To reward those of you who have struggled through my most recent posts regarding DSLs in general and awk in particular, I give you a short post.
How I'm using awk (in conjunction with other tools) to block the botnet attacking us: I was able to find a regular expression that lets me match attempts by the botnet. So I told my computer to watch the logfile forever, looking for matching lines and blocking the IP address that made the request. Here's what the command line looks like (I've left out the actual grep command so that spammers don't pick up on it).

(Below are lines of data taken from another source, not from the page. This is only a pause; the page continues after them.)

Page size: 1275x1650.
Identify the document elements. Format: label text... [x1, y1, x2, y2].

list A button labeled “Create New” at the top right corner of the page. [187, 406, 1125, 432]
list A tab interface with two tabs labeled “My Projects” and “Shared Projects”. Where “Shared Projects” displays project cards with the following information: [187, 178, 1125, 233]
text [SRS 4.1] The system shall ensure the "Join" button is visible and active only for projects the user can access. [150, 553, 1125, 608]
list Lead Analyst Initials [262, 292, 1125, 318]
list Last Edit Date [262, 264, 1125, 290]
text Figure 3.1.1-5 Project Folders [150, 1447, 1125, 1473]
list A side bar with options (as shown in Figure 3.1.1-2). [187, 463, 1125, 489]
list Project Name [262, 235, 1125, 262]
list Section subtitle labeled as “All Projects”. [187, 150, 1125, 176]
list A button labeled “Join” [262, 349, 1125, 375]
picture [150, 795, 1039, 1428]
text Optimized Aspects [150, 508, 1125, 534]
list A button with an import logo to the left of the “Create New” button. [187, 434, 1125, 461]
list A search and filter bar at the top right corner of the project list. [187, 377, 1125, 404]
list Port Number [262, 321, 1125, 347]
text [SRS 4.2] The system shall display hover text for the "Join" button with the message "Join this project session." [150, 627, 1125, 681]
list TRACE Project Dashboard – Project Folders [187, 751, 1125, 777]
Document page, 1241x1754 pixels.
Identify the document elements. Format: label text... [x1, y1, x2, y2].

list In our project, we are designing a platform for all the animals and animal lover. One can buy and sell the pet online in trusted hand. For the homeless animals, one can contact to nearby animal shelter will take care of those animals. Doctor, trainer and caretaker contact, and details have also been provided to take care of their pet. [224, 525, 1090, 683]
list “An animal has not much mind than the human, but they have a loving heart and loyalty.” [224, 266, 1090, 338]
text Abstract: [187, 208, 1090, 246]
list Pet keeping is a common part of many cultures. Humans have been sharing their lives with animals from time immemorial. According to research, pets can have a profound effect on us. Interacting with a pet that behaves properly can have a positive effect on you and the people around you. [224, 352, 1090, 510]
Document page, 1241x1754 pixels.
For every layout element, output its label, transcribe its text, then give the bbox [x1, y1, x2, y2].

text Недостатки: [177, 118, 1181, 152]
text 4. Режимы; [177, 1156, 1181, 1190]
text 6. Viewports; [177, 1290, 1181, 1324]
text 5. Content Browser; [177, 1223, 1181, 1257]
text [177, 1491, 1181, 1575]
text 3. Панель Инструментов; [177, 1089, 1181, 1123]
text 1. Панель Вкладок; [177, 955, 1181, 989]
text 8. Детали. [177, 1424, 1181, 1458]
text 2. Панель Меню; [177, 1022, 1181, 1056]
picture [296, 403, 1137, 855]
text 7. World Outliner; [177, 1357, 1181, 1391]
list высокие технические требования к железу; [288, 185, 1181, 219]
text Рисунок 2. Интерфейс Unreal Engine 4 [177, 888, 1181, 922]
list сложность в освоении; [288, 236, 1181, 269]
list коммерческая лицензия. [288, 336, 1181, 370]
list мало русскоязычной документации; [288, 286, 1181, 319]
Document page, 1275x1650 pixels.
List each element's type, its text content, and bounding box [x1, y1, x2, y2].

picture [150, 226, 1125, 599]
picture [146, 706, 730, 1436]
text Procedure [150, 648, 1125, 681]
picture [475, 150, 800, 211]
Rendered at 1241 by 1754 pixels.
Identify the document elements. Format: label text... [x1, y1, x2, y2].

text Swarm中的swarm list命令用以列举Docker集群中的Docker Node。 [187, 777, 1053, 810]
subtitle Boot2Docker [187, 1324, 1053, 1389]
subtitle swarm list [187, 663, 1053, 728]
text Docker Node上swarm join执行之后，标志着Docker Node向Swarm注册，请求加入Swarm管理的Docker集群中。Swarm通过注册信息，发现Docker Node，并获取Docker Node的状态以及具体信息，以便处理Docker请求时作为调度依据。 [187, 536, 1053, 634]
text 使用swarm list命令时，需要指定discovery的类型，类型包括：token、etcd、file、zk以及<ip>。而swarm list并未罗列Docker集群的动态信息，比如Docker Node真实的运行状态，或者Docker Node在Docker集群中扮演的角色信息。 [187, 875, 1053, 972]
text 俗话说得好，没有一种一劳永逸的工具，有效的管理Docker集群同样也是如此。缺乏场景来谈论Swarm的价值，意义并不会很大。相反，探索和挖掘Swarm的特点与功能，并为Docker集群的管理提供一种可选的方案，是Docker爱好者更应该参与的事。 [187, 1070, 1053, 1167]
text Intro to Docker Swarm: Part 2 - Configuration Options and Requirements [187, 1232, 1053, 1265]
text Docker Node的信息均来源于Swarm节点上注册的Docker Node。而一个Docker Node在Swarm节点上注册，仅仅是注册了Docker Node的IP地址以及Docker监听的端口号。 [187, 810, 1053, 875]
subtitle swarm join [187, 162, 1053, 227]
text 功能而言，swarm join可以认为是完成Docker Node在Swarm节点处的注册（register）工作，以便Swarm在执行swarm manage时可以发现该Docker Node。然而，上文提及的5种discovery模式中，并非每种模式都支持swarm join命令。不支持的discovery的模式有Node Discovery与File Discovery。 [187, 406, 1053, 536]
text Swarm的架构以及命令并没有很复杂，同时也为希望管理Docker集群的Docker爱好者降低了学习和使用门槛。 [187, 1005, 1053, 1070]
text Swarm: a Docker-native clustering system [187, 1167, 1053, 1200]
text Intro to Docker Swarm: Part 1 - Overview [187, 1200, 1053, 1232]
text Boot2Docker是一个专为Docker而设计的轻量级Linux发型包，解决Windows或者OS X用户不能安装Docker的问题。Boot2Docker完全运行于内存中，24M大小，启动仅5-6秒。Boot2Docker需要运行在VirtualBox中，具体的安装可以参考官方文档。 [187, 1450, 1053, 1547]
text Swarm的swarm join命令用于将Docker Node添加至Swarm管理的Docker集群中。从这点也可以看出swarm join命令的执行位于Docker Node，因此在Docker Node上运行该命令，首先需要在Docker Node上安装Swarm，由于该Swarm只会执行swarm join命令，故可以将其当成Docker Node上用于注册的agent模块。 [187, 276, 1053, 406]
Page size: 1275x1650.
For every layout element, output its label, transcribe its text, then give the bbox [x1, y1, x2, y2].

tail -f /var/log/apache2/sites/thehomestarmy.com | grep '' | awk '{print $1}' | xargs iptables-add-rule.sh
Here, awk is being used for its simplest, but perhaps most popular, feature. It's very intelligent about providing ways to break a piece of text into chunks and making those chunks available for printing. What I've done is asked awk "Please read you input, break it into fields, and print the first field." That first field from my apache logfile format happens to be the IP address of the user requesting the page.
That's it.
To demonstrate how effective these "little languages" are at solving this kind of task, I went ahead and wrote the same tool in perl and C.
Using DSLs (awk, grep, bash): 1 line, 20 words, 156 bytes
Perl solution: 20 lines, 62 words, 566 bytes
C solution: 367 lines, 926 words, 9718 bytes.
DSLs clearly won the day here.